# Another MOVING to KL Thread ;)



## ruby_tuesday (Jun 2, 2012)

Hello There!!!

I'm a Mum of a 4yr old little girl. We're currently based in the UK and will relocate to KL, Malaysia Mont Kiara area in July 2013.
My husband is currently based/working in KL and we will visit in August 12 to take a look around etc.

I'm hoping to find employment as a Teacher for 2013 and I have extensive experience with Early years children as a Carer.

Just wondering if there's anyone else out there with/without a similar age child that knows any good child friendly hangouts and could give us some basic advice, help and tips. And maybe we could meet up at some point in August when we visit?! 

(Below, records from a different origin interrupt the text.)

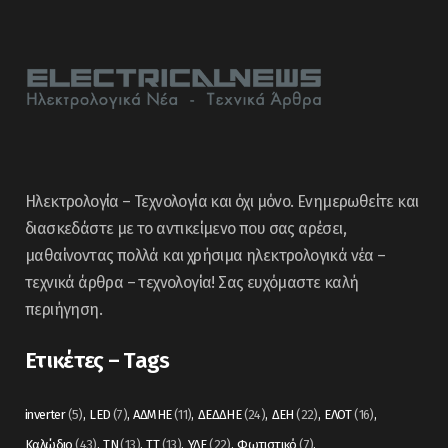
Ηλεκτρολογία – Τεχνολογία και όχι μόνο. Ενημερωθείτε και
διασκεδάστε με το αντικείμενο που σας αρέσει,
μαθαίνοντας πολλά και χρήσιμα ηλεκτρολογικά νέα –
τεχνικά άρθρα – τεχνολογία! Σας ευχόμαστε καλή
περιήγηση.
Ετικέτες – Tags
inverter
(5)
LED
(7)
ΑΔΜΗΕ
(11)
ΔΕΔΔΗΕ
(24)
ΔΕΗ
(22)
ΕΛΟΤ
(16)
Καλώδιο
(43)
ΤΝ
(13)
ΤΤ
(13)
ΥΔΕ
(22)
Φωτιστικό
(7)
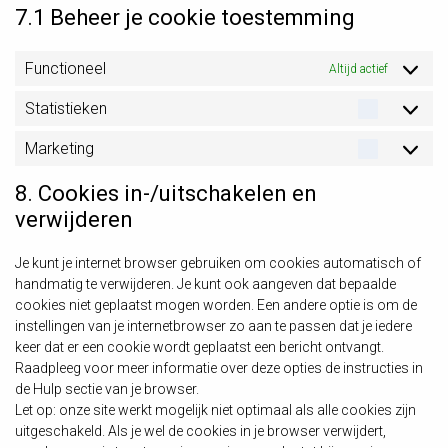
7.1 Beheer je cookie toestemming
Functioneel
Altijd actief
Statistieken
Statisti
Marketing
Marketi
8. Cookies in-/uitschakelen en
verwijderen
Je kunt je internet browser gebruiken om cookies automatisch of
handmatig te verwijderen. Je kunt ook aangeven dat bepaalde
cookies niet geplaatst mogen worden. Een andere optie is om de
instellingen van je internetbrowser zo aan te passen dat je iedere
keer dat er een cookie wordt geplaatst een bericht ontvangt.
Raadpleeg voor meer informatie over deze opties de instructies in
de Hulp sectie van je browser.
Let op: onze site werkt mogelijk niet optimaal als alle cookies zijn
uitgeschakeld. Als je wel de cookies in je browser verwijdert,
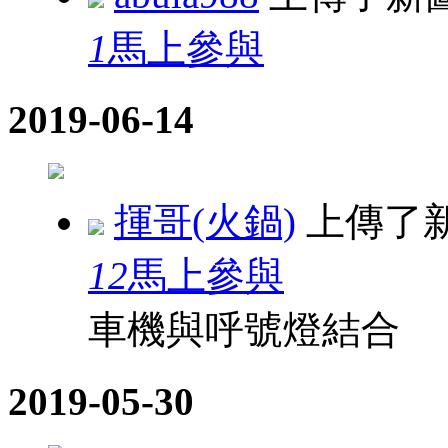
1
馬上參與
2019-06-14
揮哥(火鍋)
上傳了
12
馬上參與
車機與呼號燈結合
2019-05-30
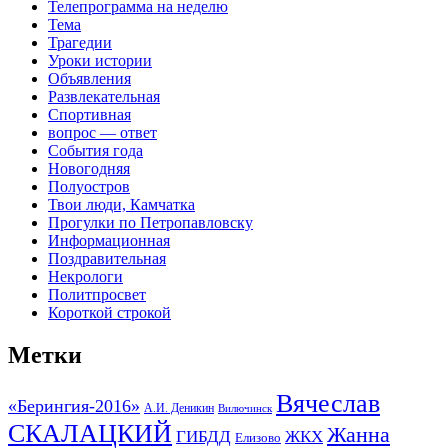
Телепрограмма на неделю
Тема
Трагедии
Уроки истории
Объявления
Развлекательная
Спортивная
вопрос — ответ
События года
Новогодняя
Полуостров
Твои люди, Камчатка
Прогулки по Петропавловску
Информационная
Поздравительная
Некрологи
Политпросвет
Короткой строкой
Метки
Вячеслав
«Берингия-2016»
А.И. Деникин
Вилючинск
СКАЛАЦКИЙ
Жанна
ГИБДД
ЖКХ
Елизово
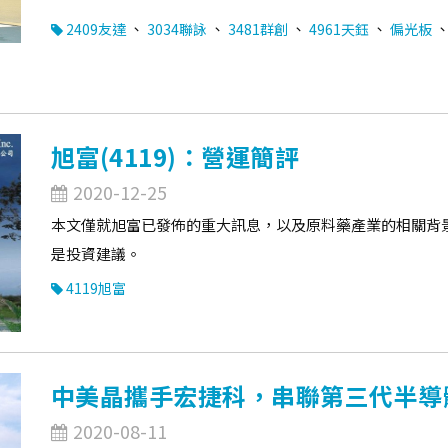
、
、
、
、
2409友達
3034聯詠
3481群創
4961天鈺
偏光板
旭富(4119)：營運簡評
2020-12-25
本文僅就旭富已發佈的重大訊息，以及原料藥產業的相關背
是投資建議。
4119旭富
中美晶攜手宏捷科，串聯第三代半導
2020-08-11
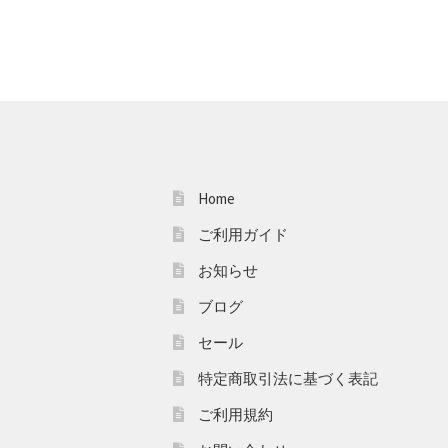
Home
ご利用ガイド
お知らせ
ブログ
セール
特定商取引法に基づく表記
ご利用規約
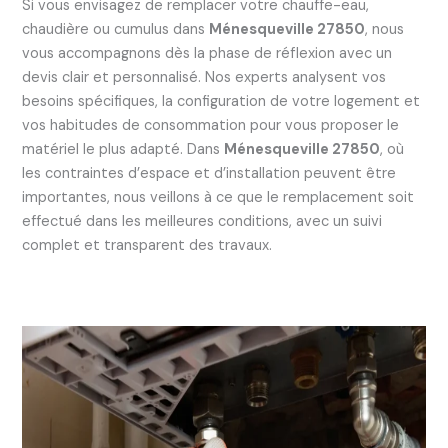
Si vous envisagez de remplacer votre chauffe-eau,
chaudière ou cumulus dans
Ménesqueville 27850
, nous
vous accompagnons dès la phase de réflexion avec un
devis clair et personnalisé. Nos experts analysent vos
besoins spécifiques, la configuration de votre logement et
vos habitudes de consommation pour vous proposer le
matériel le plus adapté. Dans
Ménesqueville 27850
, où
les contraintes d’espace et d’installation peuvent être
importantes, nous veillons à ce que le remplacement soit
effectué dans les meilleures conditions, avec un suivi
complet et transparent des travaux.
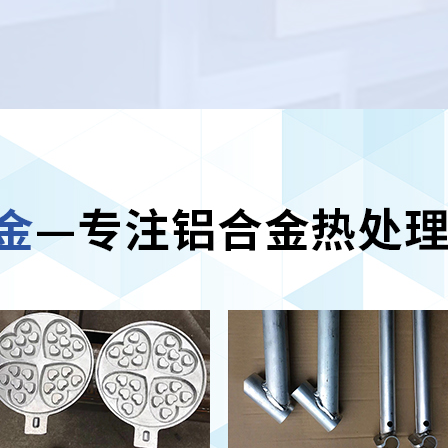
处理厂家
进加工功能，尺度的
定性
查看更多 >
樱花草在线播
放
热处理厂
热功能好，高温强度高
氧化、抗热震功能好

Would love to hear from you. 

Many thanks


----------



## oliversdownunder (Sep 27, 2008)

Hi there, I belong to a group called MANZA (Malaysia Australia NZ Association), a great group to meet fellow expats etc although not everyone who is a member is from these countries. Every monday we meet up for whats called Mini Manza which is mainly for children under the age of 5, although I meet with them (the mums) to socialise, my 2 girls are 8 and 11 but are currently on school holidays. We live in Mont Kiara too. On Monday 13 Aug we are meeting at Kids E world in Gardens Mall at 10am, you are most welcome to join us, unfortunately the next 2 Mondays are out for me as I'll be heading to Singapore for the last 2 weeks of school holidays so won't be around. Feel free to contact me once you are here or email me if you have any other questions. Karen 0176210599 [email protected]


----------



## ruby_tuesday (Jun 2, 2012)

Hi Karen,
Thank you for replying and for the offer of meeting. I'll drop you an email later this week to arrange.


----------